While all team sports can be rough, hockey poses a particularly high risk of brain injuries. A new high-tech helmet is designed to warn of such injuries, by detecting and reporting on knocks to its wearer's head.

The helmet is being developed by Swiss startup Bearmind, which is affiliated with the EPFL research institute. Two former athletes, Mathieu Falbriard and Tom Bertrand, founded the company.

In its current form, the Bearmind helmet looks much like any other hockey helmet, except for the fact that it has a small oval module which fits into a receptacle in the back. That module contains an IMU (inertial measurement unit), pressure sensor, battery and Bluetooth module. When the helmet is subjected to any sudden impacts, the module transmits the impact data to an accompanying app on a rink-side coach's smartphone.

The Bearmind app can be used by both coaches and players
EPFL

That app displays the severity of the impact, and compares it to a database of head impacts typically received by hockey players. If the app determines that this particular impact had the potential to cause brain injury, it will alert the coach who can in turn seek medical attention for the individual. The app also records the frequency of impacts for specific players, allowing coaches to determine if any one person is particularly accident-prone.

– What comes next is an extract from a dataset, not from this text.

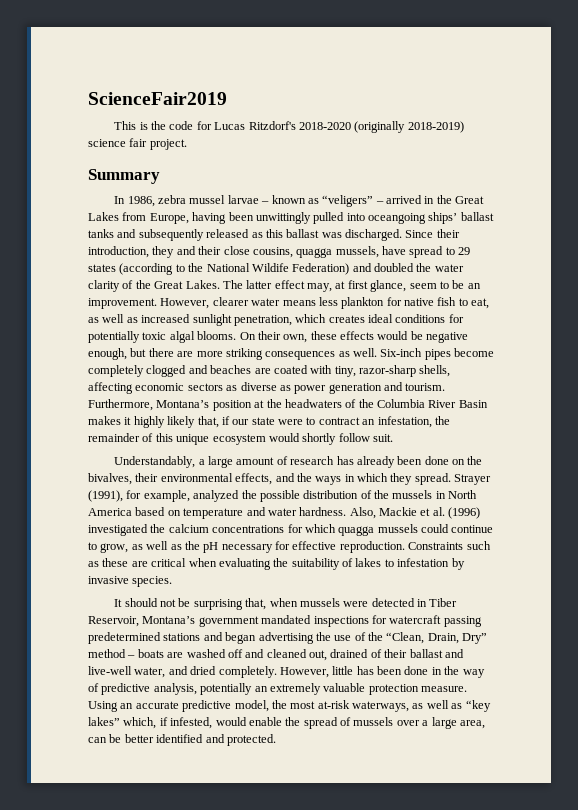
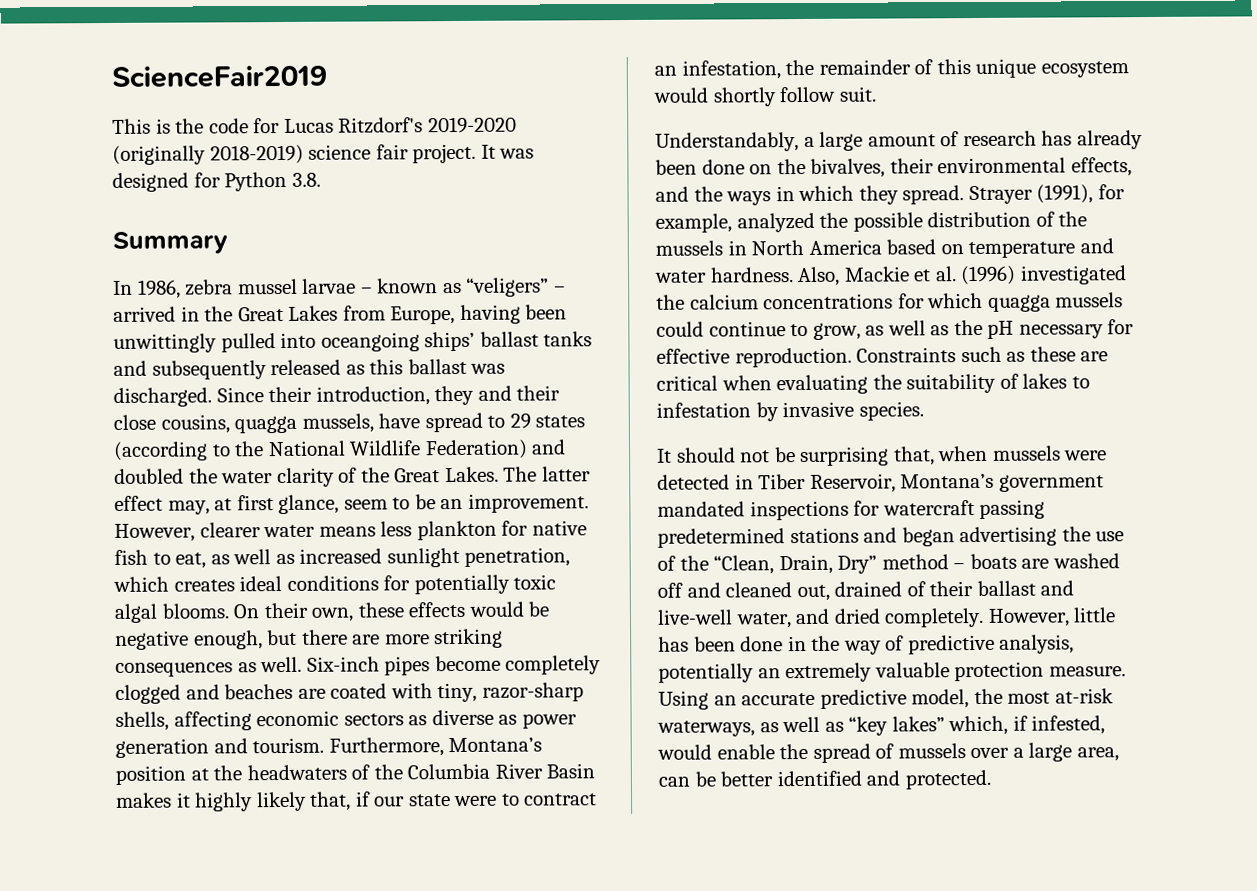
[298,122,351,130] 2018-2020 -> [427,116,517,134] 2019-2020
(187, 144) none -> [480,144,535,159] [112,171,321,192] It was designed for Python 3.8.
[251,263,289,272] Wildife -> [349,440,422,456] Wildlife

The present version of the helmet is being tested by two hockey teams in western Switzerland. That said, Falbriard and Bertrand are already working on incorporating all the sensing hardware directly into the helmet's padding, thus doing away with the external module. Testing on that version of the helmet should begin in the next hockey season.

"Our goal is for coaches to be able to monitor athletes’ neurological condition, just like they already do for athletes’ physical and mental condition," said Bertrand.

And as a quick side note, people wishing to add impact detection to existing third-party helmets might want to check out the Shockbox and XOnano sensor systems.